• TO-DO ITEM
For every line in the listing below that contains the word "Tämä", add one to the tally. State the final number and nothing else.

Segment Start: DATA

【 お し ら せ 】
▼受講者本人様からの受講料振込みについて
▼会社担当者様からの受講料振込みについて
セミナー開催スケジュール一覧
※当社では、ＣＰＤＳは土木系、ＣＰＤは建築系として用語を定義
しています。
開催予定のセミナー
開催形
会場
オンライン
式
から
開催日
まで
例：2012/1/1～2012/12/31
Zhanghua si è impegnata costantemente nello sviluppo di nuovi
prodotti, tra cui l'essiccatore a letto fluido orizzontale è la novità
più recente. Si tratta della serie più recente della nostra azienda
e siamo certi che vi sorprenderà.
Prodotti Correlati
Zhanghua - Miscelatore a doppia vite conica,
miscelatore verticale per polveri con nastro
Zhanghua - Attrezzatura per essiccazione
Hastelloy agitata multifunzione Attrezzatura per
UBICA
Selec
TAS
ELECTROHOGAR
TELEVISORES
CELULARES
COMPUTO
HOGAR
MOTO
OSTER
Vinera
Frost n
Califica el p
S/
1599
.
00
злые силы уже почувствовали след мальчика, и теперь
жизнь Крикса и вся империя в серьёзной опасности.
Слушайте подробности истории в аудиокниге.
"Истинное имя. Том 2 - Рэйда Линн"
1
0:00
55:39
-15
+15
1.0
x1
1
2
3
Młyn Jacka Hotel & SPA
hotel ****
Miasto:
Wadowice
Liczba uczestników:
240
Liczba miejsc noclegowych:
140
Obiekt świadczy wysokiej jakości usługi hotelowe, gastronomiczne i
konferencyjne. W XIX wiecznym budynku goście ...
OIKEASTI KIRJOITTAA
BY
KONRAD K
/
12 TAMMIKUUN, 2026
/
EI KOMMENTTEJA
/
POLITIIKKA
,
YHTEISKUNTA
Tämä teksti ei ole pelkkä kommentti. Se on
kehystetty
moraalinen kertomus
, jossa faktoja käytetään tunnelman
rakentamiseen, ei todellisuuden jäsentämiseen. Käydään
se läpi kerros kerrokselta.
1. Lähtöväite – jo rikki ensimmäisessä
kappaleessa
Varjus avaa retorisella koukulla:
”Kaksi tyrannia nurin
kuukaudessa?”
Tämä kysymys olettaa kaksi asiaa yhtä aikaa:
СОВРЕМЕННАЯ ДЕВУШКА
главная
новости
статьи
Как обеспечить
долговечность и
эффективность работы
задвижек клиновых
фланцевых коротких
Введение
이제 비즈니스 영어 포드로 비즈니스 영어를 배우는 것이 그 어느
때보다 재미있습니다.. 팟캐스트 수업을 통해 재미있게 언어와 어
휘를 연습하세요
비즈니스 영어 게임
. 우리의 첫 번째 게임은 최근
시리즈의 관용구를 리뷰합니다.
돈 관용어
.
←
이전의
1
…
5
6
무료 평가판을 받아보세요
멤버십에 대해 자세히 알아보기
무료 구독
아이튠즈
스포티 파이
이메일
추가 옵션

Segment End: DATA

• ANSWER SECTION
2